DATASET RECORDS:
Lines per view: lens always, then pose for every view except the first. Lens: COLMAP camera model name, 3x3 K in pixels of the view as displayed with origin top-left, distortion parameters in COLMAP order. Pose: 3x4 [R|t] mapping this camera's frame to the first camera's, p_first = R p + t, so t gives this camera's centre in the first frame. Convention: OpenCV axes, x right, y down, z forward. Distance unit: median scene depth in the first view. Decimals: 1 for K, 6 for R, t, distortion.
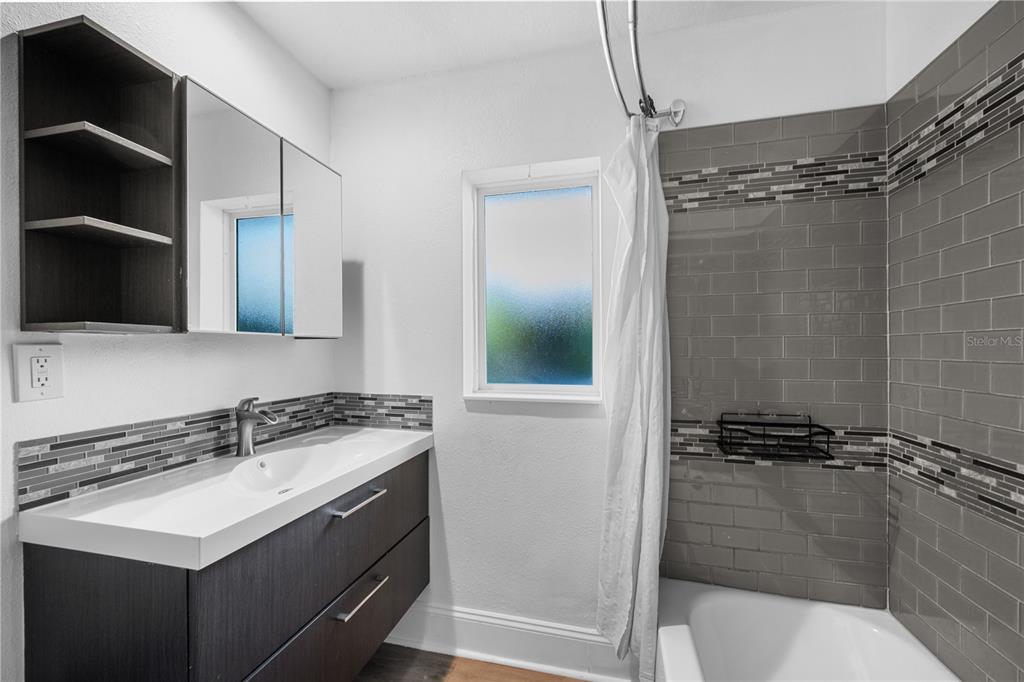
lens RADIAL K [[410.1, 0, 513.4], [0, 410.1, 349.5], [0, 0, 1]] dist [0.001238, 0.001935]
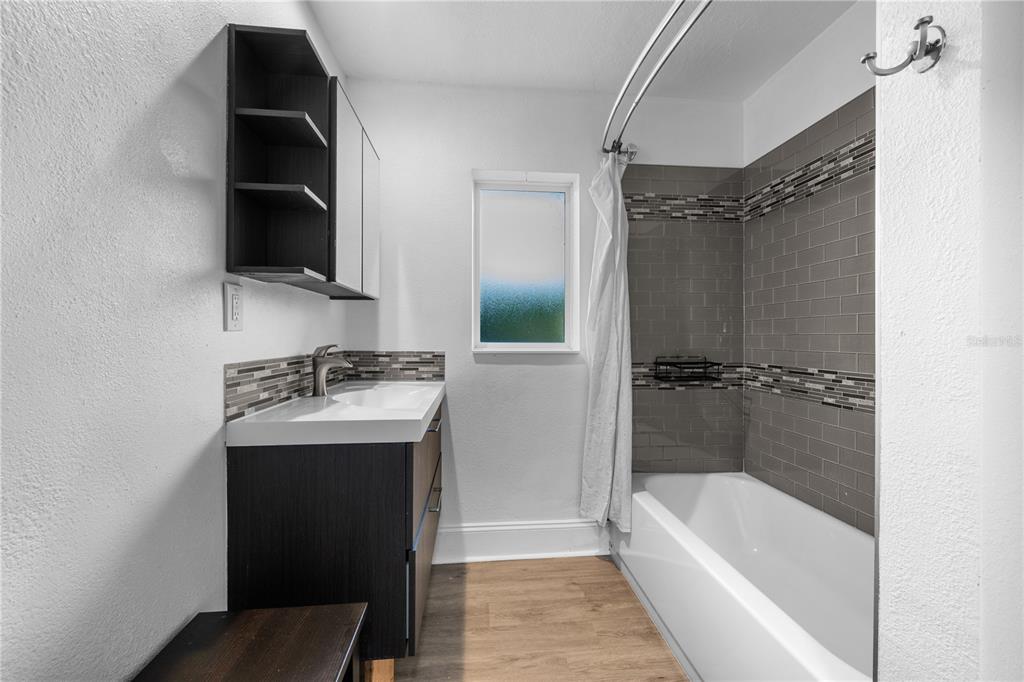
lens RADIAL K [[421.6, 0, 512.3], [0, 421.6, 337.4], [0, 0, 1]] dist [0.010666, 0.000023]
pose [[0.940533, 0.004210, 0.339677, -0.543905], [-0.002663, 0.999984, -0.005022, 0.097847], [-0.339692, 0.003819, 0.940529, -0.290142]]
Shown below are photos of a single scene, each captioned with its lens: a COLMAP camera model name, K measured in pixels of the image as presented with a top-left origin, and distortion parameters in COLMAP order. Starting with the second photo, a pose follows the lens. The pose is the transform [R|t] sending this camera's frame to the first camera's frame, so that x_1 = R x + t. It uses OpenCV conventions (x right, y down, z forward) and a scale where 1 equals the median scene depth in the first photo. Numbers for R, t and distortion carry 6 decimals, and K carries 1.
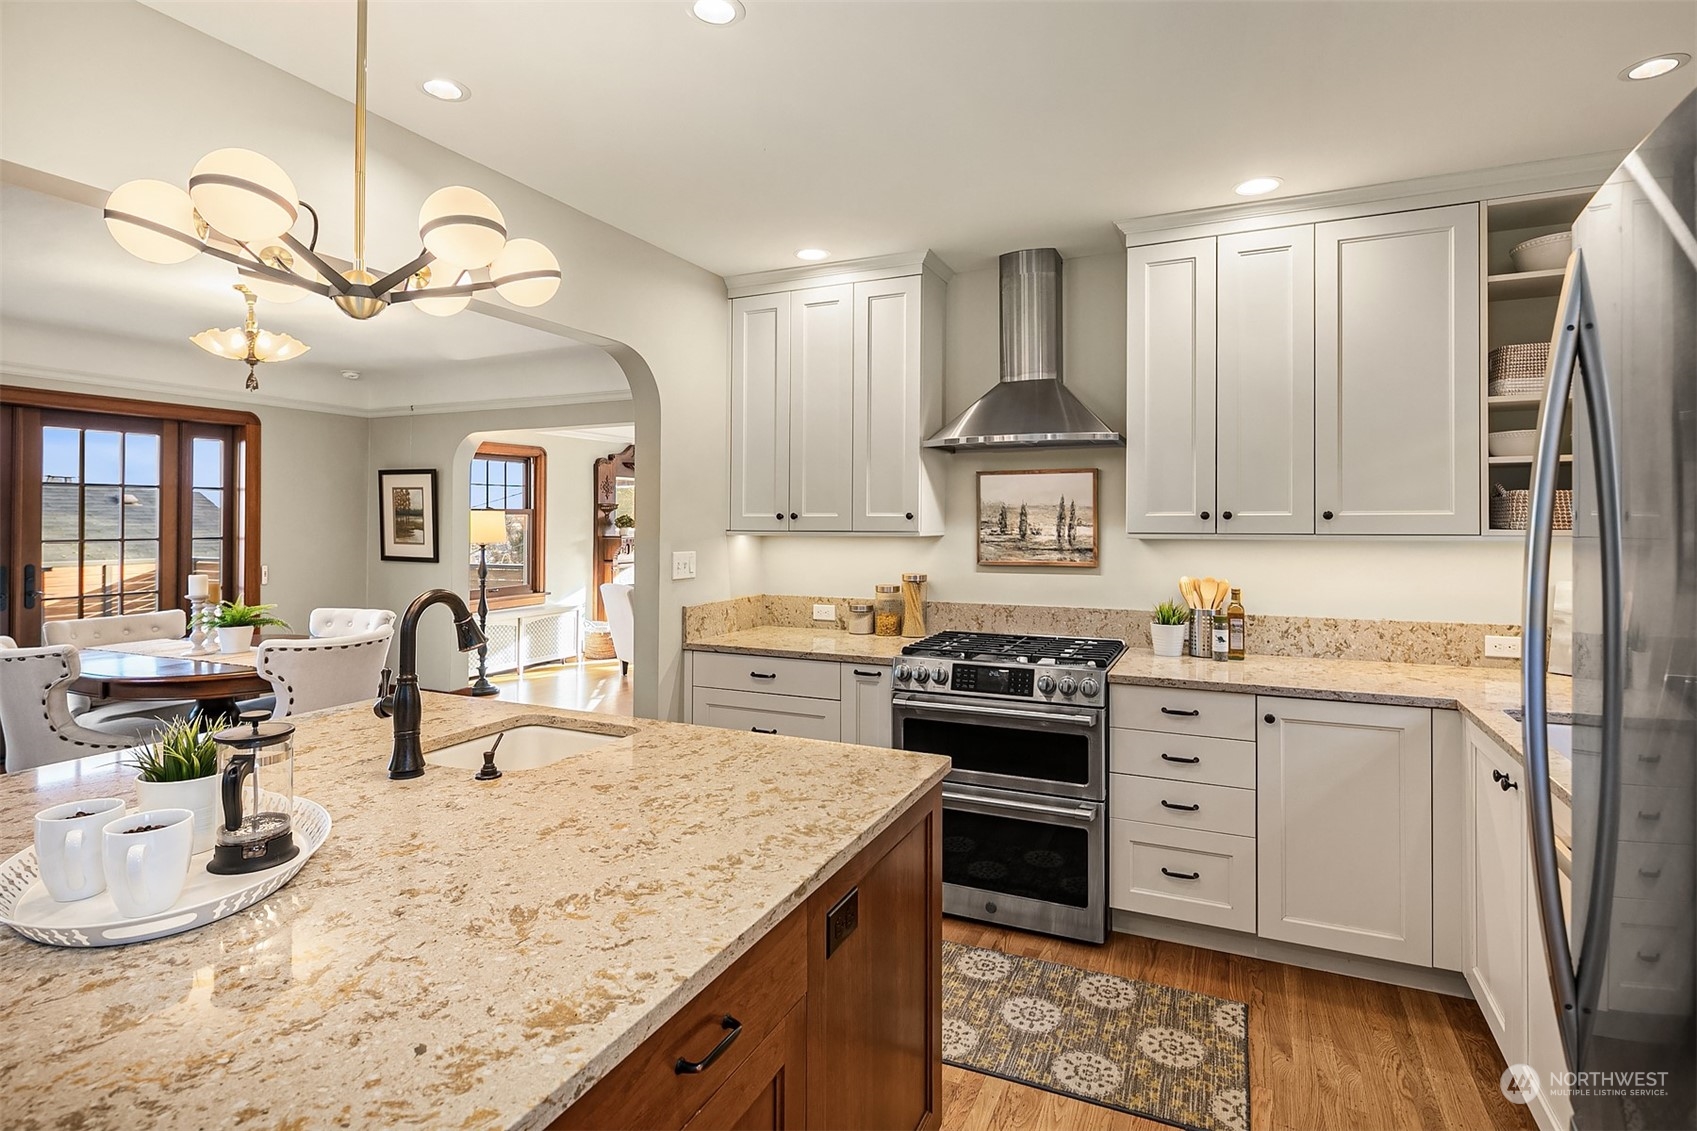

TASK TO CARRY OUT: Turn the lines above into a numbered list, leaving out blank lines and the pictures.

SOLUTION TO THIS PROBLEM:
1. Lines per view: lens always, then pose for every view except the first. Lens: COLMAP camera model name, 3x3 K in pixels of the view as displayed with origin top-left, distortion parameters in COLMAP order. Pose: 3x4 [R|t] mapping this camera's frame to the first camera's, p_first = R p + t, so t gives this camera's centre in the first frame. Convention: OpenCV axes, x right, y down, z forward. Distance unit: median scene depth in the first view. Decimals: 1 for K, 6 for R, t, distortion.
2. lens RADIAL K [[410.1, 0, 513.4], [0, 410.1, 349.5], [0, 0, 1]] dist [0.001238, 0.001935]
3. lens RADIAL K [[421.6, 0, 512.3], [0, 421.6, 337.4], [0, 0, 1]] dist [0.010666, 0.000023]
4. pose [[0.940533, 0.004210, 0.339677, -0.543905], [-0.002663, 0.999984, -0.005022, 0.097847], [-0.339692, 0.003819, 0.940529, -0.290142]]
5. Shown below are photos of a single scene, each captioned with its lens: a COLMAP camera model name, K measured in pixels of the image as presented with a top-left origin, and distortion parameters in COLMAP order. Starting with the second photo, a pose follows the lens. The pose is the transform [R|t] sending this camera's frame to the first camera's frame, so that x_1 = R x + t. It uses OpenCV conventions (x right, y down, z forward) and a scale where 1 equals the median scene depth in the first photo. Numbers for R, t and distortion carry 6 decimals, and K carries 1.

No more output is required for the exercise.